Monday 23 March 2009

The Mentalist: a bit dim

The Mentalist
Five
Thursday, 9pm

At last, Alan Partridge's biggest fan gets his own series... What? It's a US crime drama about a former TV psychic who helps out detectives in California? Oh. So I guess the new hit American show They're Sex Swappers, Lynn is about undercover transgender Feds, is it?

The Mentalist is a massive hit in the US. Not in a Dexter way, not in an HBO critical acclaim way. This is a hit in the same way the crass CSI: Miami trounces the original, whimsical and occasionally dark CSI: Crime Scene Investigation. People have posted videos of star Simon Baker with soft focus heart surrounds on YouTube. The mentalist himself, Patrick Jane, was a Derek Accorah-style psychic charlatan until a terrible tragedy befell him (the mystery of what that was is spunked by ad break two), then switches to Derren Brown mode and exposes his own secrets – neuro-linguistic programming, auto-suggestion, body language reading etc – and uses them to help catch baddies.

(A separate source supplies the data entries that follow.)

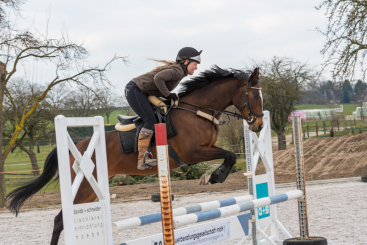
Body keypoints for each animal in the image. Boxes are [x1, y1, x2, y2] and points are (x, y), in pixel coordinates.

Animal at [5, 65, 264, 245]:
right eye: (254, 96)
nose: (259, 125)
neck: (196, 111)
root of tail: (76, 146)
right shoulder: (193, 152)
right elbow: (229, 155)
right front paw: (215, 177)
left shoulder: (205, 148)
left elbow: (230, 156)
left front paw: (213, 176)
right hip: (83, 187)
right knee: (60, 220)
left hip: (93, 188)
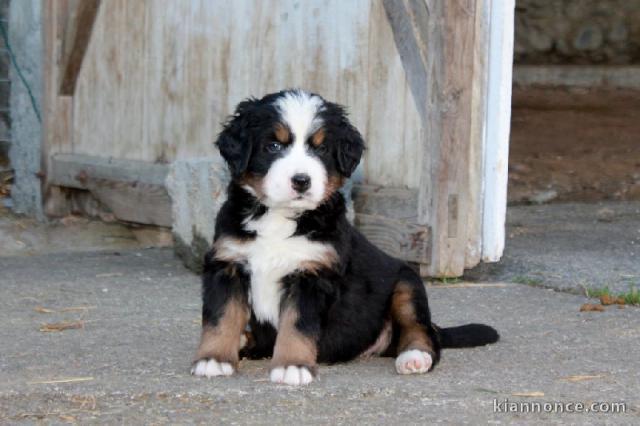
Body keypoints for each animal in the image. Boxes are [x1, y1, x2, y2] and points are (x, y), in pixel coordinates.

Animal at [190, 89, 500, 386]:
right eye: (274, 146)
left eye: (321, 148)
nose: (301, 181)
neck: (281, 217)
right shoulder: (227, 264)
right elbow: (221, 318)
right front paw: (214, 359)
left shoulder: (312, 275)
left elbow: (297, 325)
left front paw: (292, 365)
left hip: (407, 284)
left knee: (422, 330)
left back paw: (414, 357)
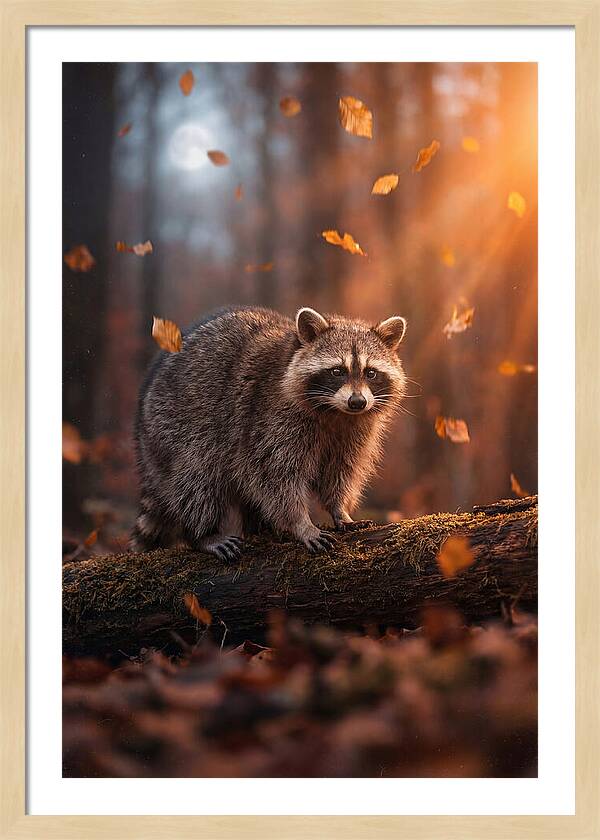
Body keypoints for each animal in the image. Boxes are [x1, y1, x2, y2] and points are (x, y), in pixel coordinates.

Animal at [132, 306, 407, 560]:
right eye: (337, 371)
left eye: (370, 373)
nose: (357, 402)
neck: (336, 412)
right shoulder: (269, 418)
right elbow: (276, 476)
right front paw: (301, 523)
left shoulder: (354, 431)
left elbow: (340, 471)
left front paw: (339, 509)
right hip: (175, 427)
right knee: (197, 478)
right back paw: (203, 533)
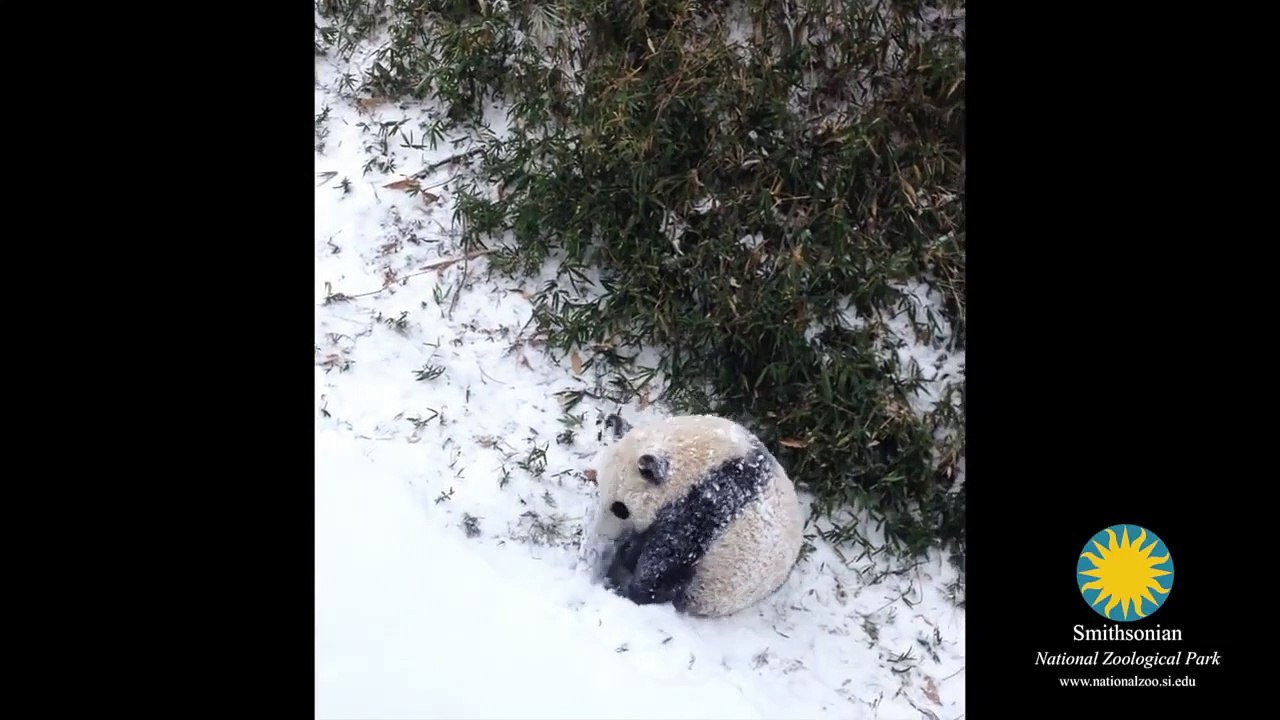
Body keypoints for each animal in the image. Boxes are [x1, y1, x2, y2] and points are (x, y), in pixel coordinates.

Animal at [581, 413, 806, 618]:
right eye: (599, 486)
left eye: (620, 509)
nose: (604, 534)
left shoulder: (707, 506)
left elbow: (666, 559)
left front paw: (629, 587)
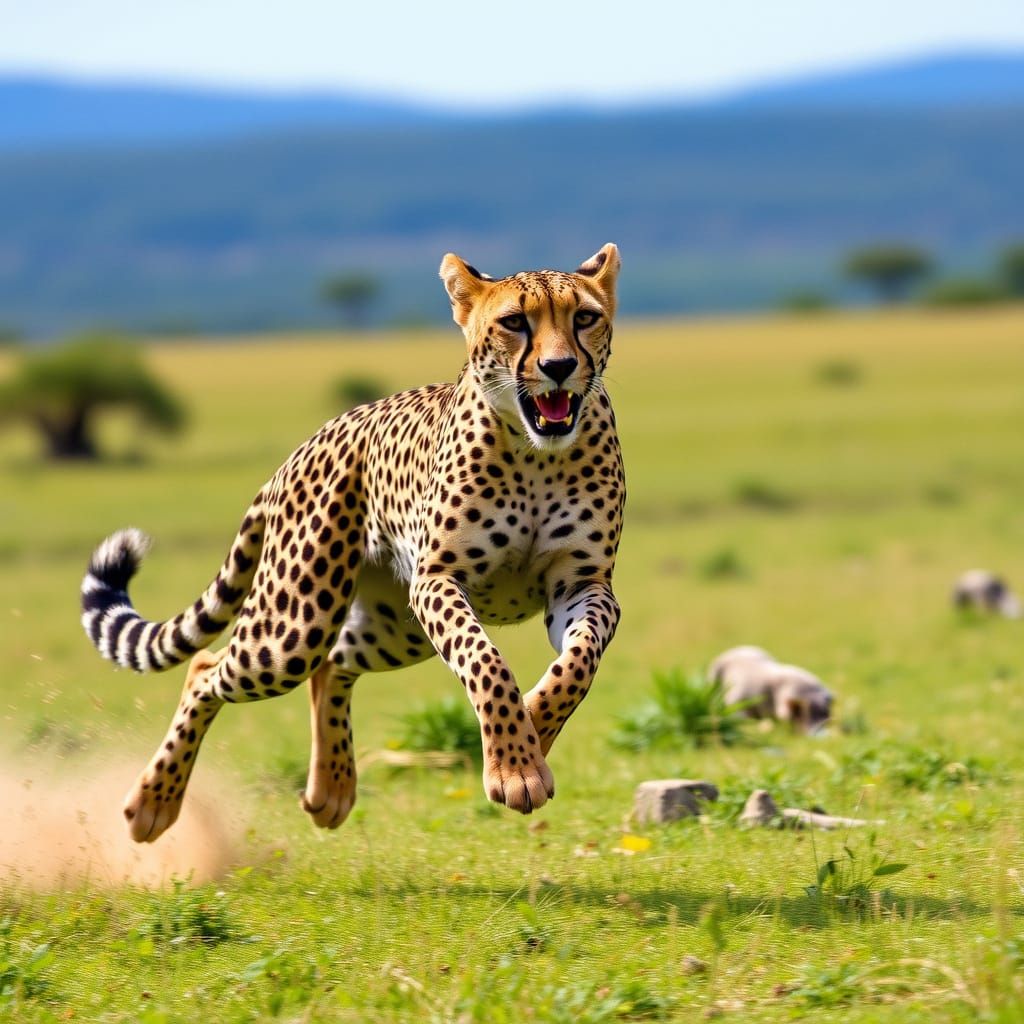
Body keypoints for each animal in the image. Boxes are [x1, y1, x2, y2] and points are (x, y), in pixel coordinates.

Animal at [80, 244, 625, 843]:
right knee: (207, 667)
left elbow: (578, 664)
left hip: (392, 628)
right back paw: (154, 801)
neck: (536, 454)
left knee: (332, 663)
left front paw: (536, 730)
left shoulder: (582, 584)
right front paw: (517, 768)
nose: (559, 367)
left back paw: (332, 788)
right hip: (292, 629)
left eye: (584, 317)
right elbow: (486, 661)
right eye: (514, 322)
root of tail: (305, 446)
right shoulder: (438, 579)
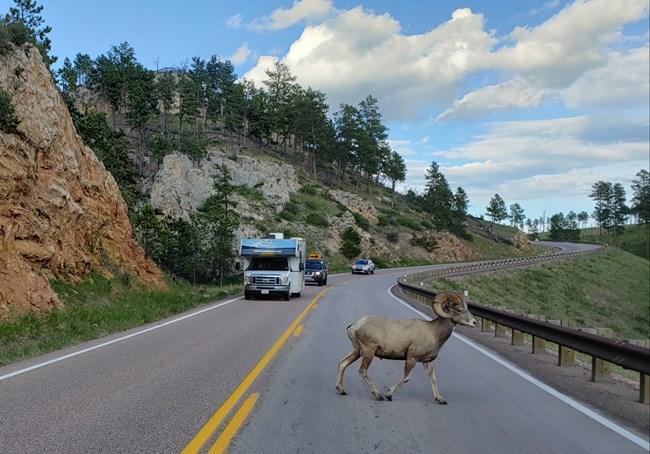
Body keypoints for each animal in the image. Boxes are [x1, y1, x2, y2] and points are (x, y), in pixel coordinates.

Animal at [335, 290, 477, 403]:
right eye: (459, 310)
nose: (474, 322)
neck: (434, 332)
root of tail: (354, 325)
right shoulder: (411, 358)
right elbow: (406, 378)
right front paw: (389, 394)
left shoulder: (426, 362)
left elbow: (432, 377)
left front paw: (440, 399)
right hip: (368, 352)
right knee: (362, 370)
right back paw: (378, 395)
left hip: (357, 351)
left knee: (343, 363)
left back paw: (341, 390)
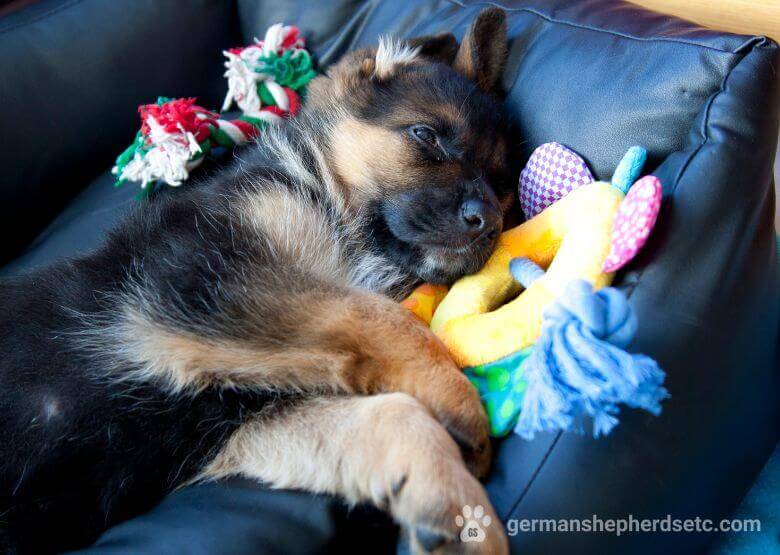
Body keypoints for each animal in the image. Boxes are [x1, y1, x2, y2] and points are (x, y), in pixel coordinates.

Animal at [0, 6, 516, 552]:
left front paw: (458, 514)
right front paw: (458, 397)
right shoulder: (206, 276)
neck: (320, 191)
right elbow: (379, 317)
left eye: (502, 184)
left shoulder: (235, 418)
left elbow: (388, 415)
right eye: (425, 136)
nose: (488, 221)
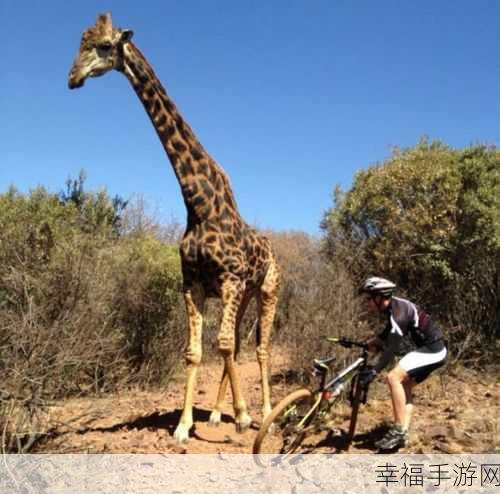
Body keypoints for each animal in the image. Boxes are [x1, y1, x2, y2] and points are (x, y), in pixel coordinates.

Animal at [68, 13, 280, 442]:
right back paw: (217, 413)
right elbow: (198, 351)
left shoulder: (229, 280)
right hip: (245, 294)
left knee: (262, 347)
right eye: (79, 44)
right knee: (236, 343)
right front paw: (184, 426)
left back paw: (264, 412)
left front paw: (243, 416)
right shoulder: (193, 283)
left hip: (267, 289)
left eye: (103, 46)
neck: (199, 205)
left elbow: (224, 345)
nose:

Great premise, awful execution. The whole point of procedural crime drama is that you reveal the clever deductive process, whether it's CSIs following the evidence or a Behavioural Analysis Unit (as in Criminal Minds) teasing out the psychological profile of the "unsub". Jane is essentially an updated Sherlock Holmes or Hercule Poirot – he sees stuff that we didn't spot. But the writers don't get round to the best bit: having all that stuff explained. You don't need to gather everyone in the drawing room, but at least reveal the detail that made you realise who the killer was.

Oh, and if you want to keep the audience guessing whodunnit, don't cast Zeljko Ivanek (see below).